> Список заданий
- a) Выпиши из отрывка все фамилии, которые в нём написаны полностью.
- b) Перепиши отрывок между "Page 291 - Архипелаг" и "на Дальний Север." включительно, подставив "лабораторию" вместо "шарашку".
- c) Сократи абзац отрывка, начинающийся словами «Теперь вот узнаю», до списка основных фактов.

> Фрагмент страницы

━━━━━━━━━━

Page 291 - Архипелаг ГУЛаг
P. 291
Прекрасно. Ещё одно звено в биографии совершенно неизвестного мне Махоткина. Я
никогда его не встречал, никогда, может быть, и не встречу, но деятельная память всё
отложила, что я знаю о нём: Махоткин получил червонец, а остров нельзя переименовать,
потому что он на картах всего мира (это же — не гулаговский остров). Его взяли на
авиационную шарашку в Болшево, он там томился, лётчик среди инженеров, летать же не
дадут. Ту шарашку делили пополам, Махоткин попал в таганрогскую половину, и кажется,
все связи с ним обрезаны. В другой половине, в рыбинской, мне рассказали, что просился
парень летать на Дальний Север.
Теперь вот узнаю, что ему разрешили. Мне это — ни за чем, но я всё запомнил. А через
десять дней я окажусь в одном бутырской банном боксе (есть такие премиленькие боксы в
Бутырках с кранами и шайкой, чтобы большой бани не занимать) ещё с неким Р. Этого Р. я
тоже не знаю, но, оказывается, он полгода лежал в бутырской больнице, а теперь едет на
рыбинскую шарашку. Ещё три дня — и в Рыбинске, в закрытом ящике, где у зэков обрезана
всякая связь с внешним миром, станет известно и о том, что Махоткин в Дудинке, и о том,
куда взяли меня. Это и есть арестантский телеграф: внимание, память и встречи.
А этот симпатичный мужчина в роговых очках? Гуляет по камере и приятным
баритоном напевает Шуберта:
И юность вновь гнетёт меня, И долог путь к могиле…
—Царапкин, Сергей Романович.
—Позвольте, так я вас хорошо знаю. Биолог? Невозвращенец? Из Берлина?
—Откуда вы знаете?

━━━━━━━━━━

> Данные для анализа
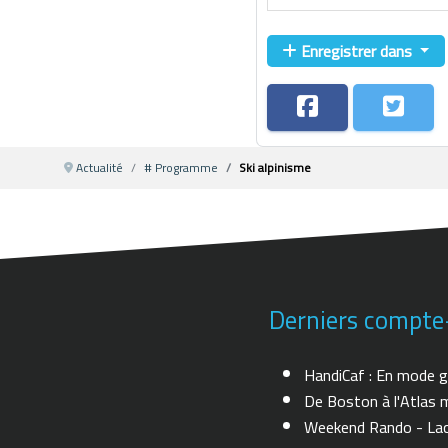
Enregistrer dans
Actualité
# Programme
Ski alpinisme
Derniers compte
HandiCaf : En mode g
De Boston à l'Atlas m
Weekend Rando - Lac 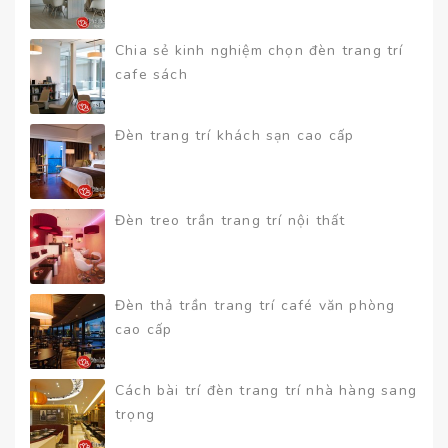
Chia sẻ kinh nghiệm chọn đèn trang trí
cafe sách
Đèn trang trí khách sạn cao cấp
Đèn treo trần trang trí nội thất
Đèn thả trần trang trí café văn phòng
cao cấp
Cách bài trí đèn trang trí nhà hàng sang
trọng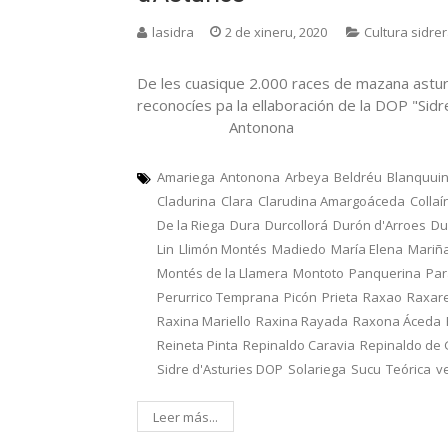
lasidra
2 de xineru, 2020
Cultura sidre
De les cuasique 2.000 races de mazana astur
reconocíes pa la ellaboración de la DOP "Sid
Antonona
Amariega
Antonona
Arbeya
Beldréu
Blanquui
Cladurina
Clara
Clarudina Amargoáceda
Collaí
De la Riega
Dura
Durcollorá
Durón d'Arroes
Du
Lin
Llimón Montés
Madiedo
María Elena
Mariñ
Montés de la Llamera
Montoto
Panquerina
Pa
Perurrico Temprana
Picón
Prieta
Raxao
Raxar
Raxina Mariello
Raxina Rayada
Raxona Áceda
Reineta Pinta
Repinaldo Caravia
Repinaldo de
Sidre d'Asturies DOP
Solariega
Sucu
Teórica
v
Leer más...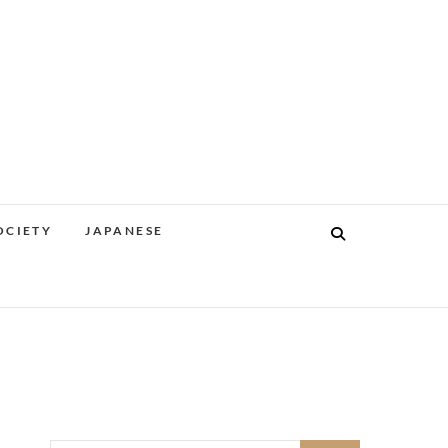
OCIETY
JAPANESE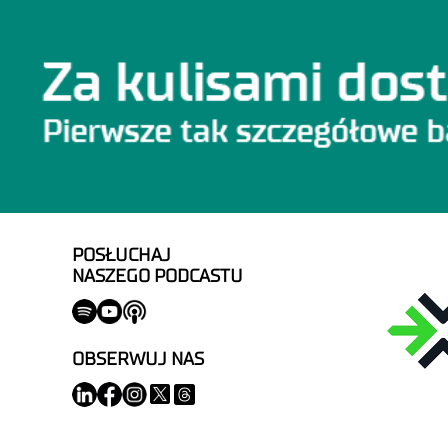
POSŁUCHAJ
NASZEGO PODCASTU
OBSERWUJ NAS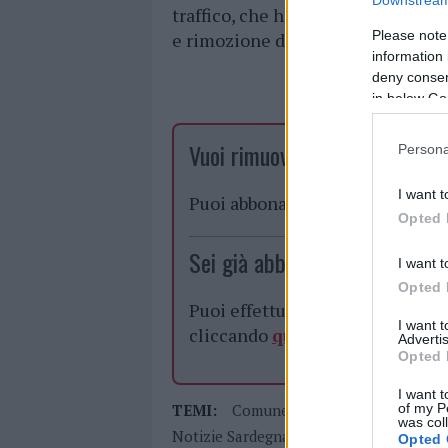
traffico, che ha subito inevitabil
Please note
e rimozione dei veicoli.
information 
deny consent
in below Go
Vuoi rimuovere le pubblicità n
Persona
I want t
Puoi abbonarti a
soli € 1,10 al
Opted 
Sei già abbonato?
I want t
Opted 
Puoi effettuare l'accesso andan
I want 
cliccando
qui
Advertis
Opted 
I want t
of my P
TEMI:
Comune Di Olbia
Incidente Ol
was col
Notizie Sardegna
Olbia Notizie
Opted 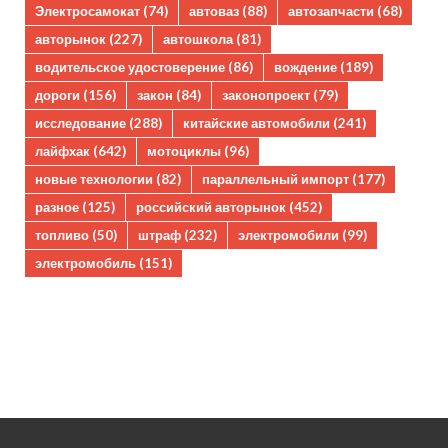
Электросамокат
(74)
автоваз
(88)
автозапчасти
(68)
авторынок
(227)
автошкола
(81)
водительское удостоверение
(86)
вождение
(189)
дороги
(156)
закон
(84)
законопроект
(79)
исследование
(288)
китайские автомобили
(241)
лайфхак
(642)
мотоциклы
(96)
новые технологии
(82)
параллельный импорт
(177)
разное
(125)
российский авторынок
(452)
топливо
(50)
штраф
(232)
электромобили
(99)
электромобиль
(151)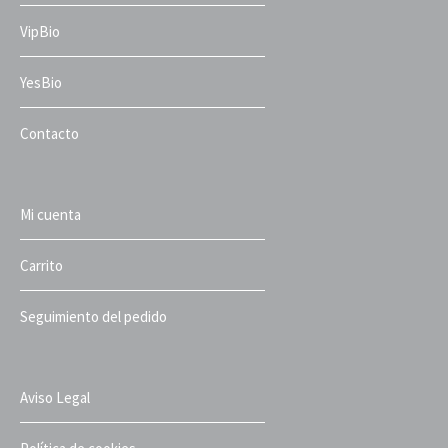
VipBio
YesBio
Contacto
Mi cuenta
Carrito
Seguimiento del pedido
Aviso Legal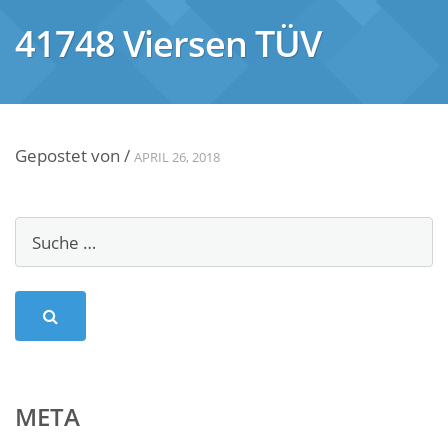
41748 Viersen TÜV
Gepostet von
/
APRIL 26, 2018
META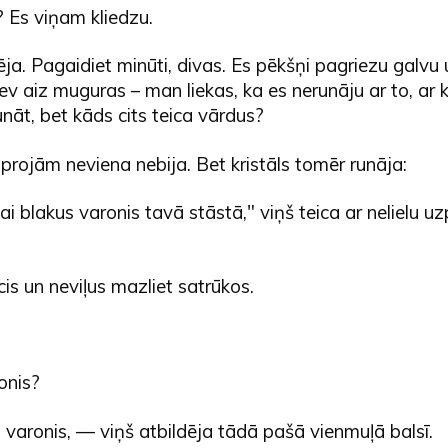
!? Es viņam kliedzu.
sēja. Pagaidiet minūti, divas. Es pēkšņi pagriezu galvu 
ev aiz muguras – man liekas, ka es nerunāju ar to, ar
nāt, bet kāds cits teica vārdus?
projām neviena nebija. Bet kristāls tomēr runāja:
ai blakus varonis tavā stāstā," viņš teica ar nelielu u
acis un neviļus mazliet satrūkos.
onis?
 varonis, — viņš atbildēja tādā pašā vienmuļā balsī.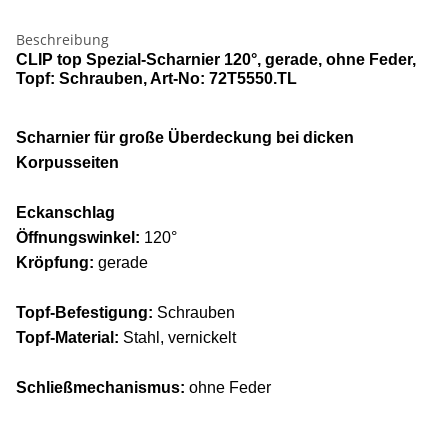
Beschreibung
CLIP top Spezial-Scharnier 120°, gerade, ohne Feder,
Topf: Schrauben, Art-No: 72T5550.TL
Scharnier für große Überdeckung bei dicken
Korpusseiten
Eckanschlag
Öffnungswinkel:
120°
Kröpfung:
gerade
Topf-Befestigung:
Schrauben
Topf-Material:
Stahl, vernickelt
Schließmechanismus:
ohne Feder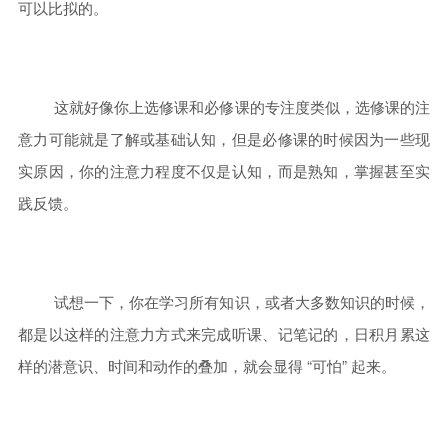
可以比拟的。
这就好像你上选修课和必修课的专注度类似，选修课的注
意力可能就是了解或基础认知，但是必修课的时候因为一些现
实原因，你的注意力程度不仅是认知，而是熟知，掌握甚至实
践反馈。
试想一下，你在学习所有知识，或者大多数知识的时候，
都是以这样的注意力方式来完成听课、记笔记的，日积月累这
样的潜意识、时间和动作的叠加，就会显得 “可怕” 起来。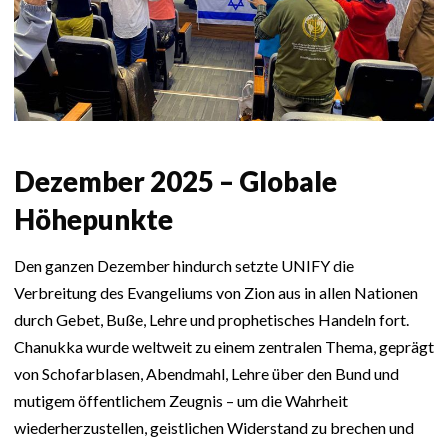
Dezember 2025 – Globale
Höhepunkte
Den ganzen Dezember hindurch setzte UNIFY die
Verbreitung des Evangeliums von Zion aus in allen Nationen
durch Gebet, Buße, Lehre und prophetisches Handeln fort.
Chanukka wurde weltweit zu einem zentralen Thema, geprägt
von Schofarblasen, Abendmahl, Lehre über den Bund und
mutigem öffentlichem Zeugnis – um die Wahrheit
wiederherzustellen, geistlichen Widerstand zu brechen und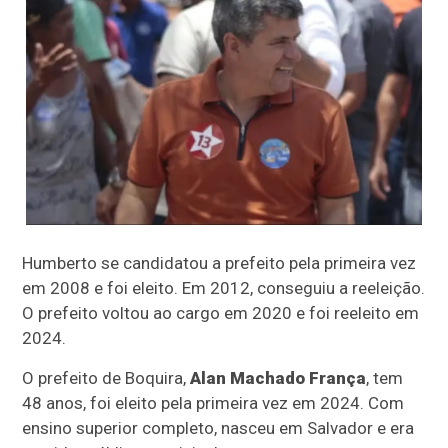
Humberto se candidatou a prefeito pela primeira vez
em 2008 e foi eleito. Em 2012, conseguiu a reeleição.
O prefeito voltou ao cargo em 2020 e foi reeleito em
2024.
O prefeito de Boquira,
Alan Machado França
, tem
48 anos, foi eleito pela primeira vez em 2024. Com
ensino superior completo, nasceu em Salvador e era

━━━━━━━━━━

> Ответы по порядку
- a) Махоткин, Царапкин, Шуберт

- b)
Page 291 - Архипелаг ГУЛаг
P. 291
Прекрасно. Ещё одно звено в биографии совершенно неизвестного мне Махоткина. Я
никогда его не встречал, никогда, может быть, и не встречу, но деятельная память всё
отложила, что я знаю о нём: Махоткин получил червонец, а остров нельзя переименовать,
потому что он на картах всего мира (это же — не гулаговский остров). Его взяли на
авиационную лабораторию в Болшево, он там томился, лётчик среди инженеров, летать же не
дадут. Ту лабораторию делили пополам, Махоткин попал в таганрогскую половину, и кажется,
все связи с ним обрезаны. В другой половине, в рыбинской, мне рассказали, что просился
парень летать на Дальний Север.

- c)
- Махоткину разрешили летать, он в Дудинке.
- Через десять дней я окажусь в бутырском банном боксе с неким Р.
- Р. полгода лежал в бутырской больнице, а теперь едет на рыбинскую шарашку.
- Ещё через три дня в Рыбинске, где у зэков нет связи с внешним миром, станет известно и о Махоткине, и о том, куда взяли меня.
- Это и есть арестантский телеграф: внимание, память и встречи.